» **Recorded information**:
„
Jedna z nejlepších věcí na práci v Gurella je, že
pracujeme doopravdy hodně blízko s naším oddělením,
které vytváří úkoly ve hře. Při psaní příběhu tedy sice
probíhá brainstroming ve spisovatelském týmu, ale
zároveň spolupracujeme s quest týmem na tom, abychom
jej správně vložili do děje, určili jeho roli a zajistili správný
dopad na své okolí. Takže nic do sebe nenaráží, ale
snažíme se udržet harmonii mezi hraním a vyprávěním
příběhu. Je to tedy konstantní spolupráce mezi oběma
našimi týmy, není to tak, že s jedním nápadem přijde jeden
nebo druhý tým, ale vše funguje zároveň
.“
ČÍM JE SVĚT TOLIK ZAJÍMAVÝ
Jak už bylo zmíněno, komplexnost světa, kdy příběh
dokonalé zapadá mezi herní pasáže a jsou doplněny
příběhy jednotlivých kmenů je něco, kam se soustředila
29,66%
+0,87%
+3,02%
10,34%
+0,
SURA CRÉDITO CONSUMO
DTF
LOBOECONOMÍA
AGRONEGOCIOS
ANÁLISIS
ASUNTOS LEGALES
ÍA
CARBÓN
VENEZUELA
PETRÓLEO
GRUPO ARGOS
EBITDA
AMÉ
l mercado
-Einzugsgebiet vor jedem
* * *
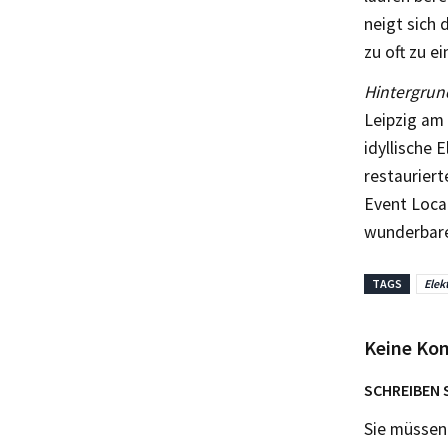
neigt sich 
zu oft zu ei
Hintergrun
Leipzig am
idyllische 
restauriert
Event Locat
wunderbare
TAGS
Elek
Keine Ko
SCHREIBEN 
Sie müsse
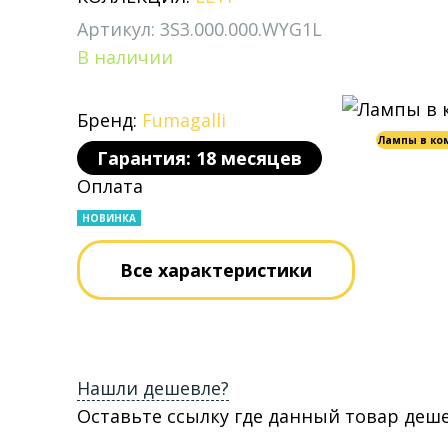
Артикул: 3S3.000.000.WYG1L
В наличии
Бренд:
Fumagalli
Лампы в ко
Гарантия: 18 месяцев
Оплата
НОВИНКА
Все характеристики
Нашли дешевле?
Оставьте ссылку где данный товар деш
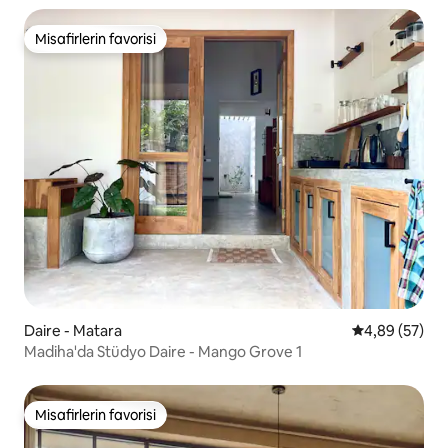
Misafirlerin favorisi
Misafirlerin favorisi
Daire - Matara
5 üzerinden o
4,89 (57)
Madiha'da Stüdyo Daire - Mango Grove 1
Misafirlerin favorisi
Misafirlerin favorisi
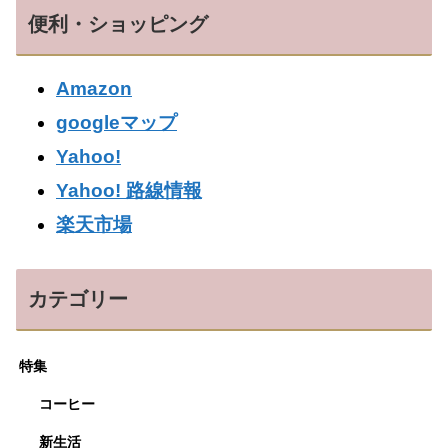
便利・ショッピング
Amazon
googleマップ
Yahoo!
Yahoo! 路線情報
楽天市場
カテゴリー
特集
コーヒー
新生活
--
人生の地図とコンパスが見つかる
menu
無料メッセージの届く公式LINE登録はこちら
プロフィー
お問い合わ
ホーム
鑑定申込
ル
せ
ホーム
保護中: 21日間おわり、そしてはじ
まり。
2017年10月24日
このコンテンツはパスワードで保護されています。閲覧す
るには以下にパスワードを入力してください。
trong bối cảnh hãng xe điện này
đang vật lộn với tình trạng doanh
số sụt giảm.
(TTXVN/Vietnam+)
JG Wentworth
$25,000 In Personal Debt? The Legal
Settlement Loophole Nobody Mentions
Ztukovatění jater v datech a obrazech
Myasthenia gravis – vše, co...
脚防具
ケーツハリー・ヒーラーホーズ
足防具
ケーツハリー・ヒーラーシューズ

» **Work order**:
Copy out the records from the line with "人生の地図とコンパスが見つかる" to the line with "(TTXVN/Vietnam+)", both included, without changing anything.

» **Answer to this problem**:
人生の地図とコンパスが見つかる
menu
無料メッセージの届く公式LINE登録はこちら
プロフィー
お問い合わ
ホーム
鑑定申込
ル
せ
ホーム
保護中: 21日間おわり、そしてはじ
まり。
2017年10月24日
このコンテンツはパスワードで保護されています。閲覧す
るには以下にパスワードを入力してください。
trong bối cảnh hãng xe điện này
đang vật lộn với tình trạng doanh
số sụt giảm.
(TTXVN/Vietnam+)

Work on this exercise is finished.